* TASK DIRECTIONS
Can you retype the lines of the material from its beginning up to and including the line that contains "in construction project", without the pictures?

* Collected data
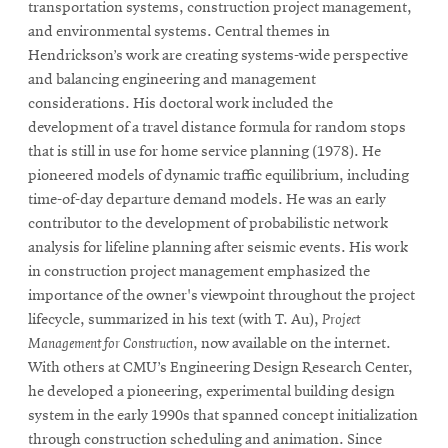
transportation systems, construction project management,
and environmental systems. Central themes in
Hendrickson’s work are creating systems-wide perspective
and balancing engineering and management
considerations. His doctoral work included the
development of a travel distance formula for random stops
that is still in use for home service planning (1978). He
pioneered models of dynamic traffic equilibrium, including
time-of-day departure demand models. He was an early
contributor to the development of probabilistic network
analysis for lifeline planning after seismic events. His work
in construction project management emphasized the
importance of the owner's viewpoint throughout the project
lifecycle, summarized in his text (with T. Au),
Project
Management for Construction
, now available on the internet.
With others at CMU’s Engineering Design Research Center,
he developed a pioneering, experimental building design
system in the early 1990s that spanned concept initialization
through construction scheduling and animation. Since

* ANSWER FOR THE TASK
transportation systems, construction project management,
and environmental systems. Central themes in
Hendrickson’s work are creating systems-wide perspective
and balancing engineering and management
considerations. His doctoral work included the
development of a travel distance formula for random stops
that is still in use for home service planning (1978). He
pioneered models of dynamic traffic equilibrium, including
time-of-day departure demand models. He was an early
contributor to the development of probabilistic network
analysis for lifeline planning after seismic events. His work
in construction project management emphasized the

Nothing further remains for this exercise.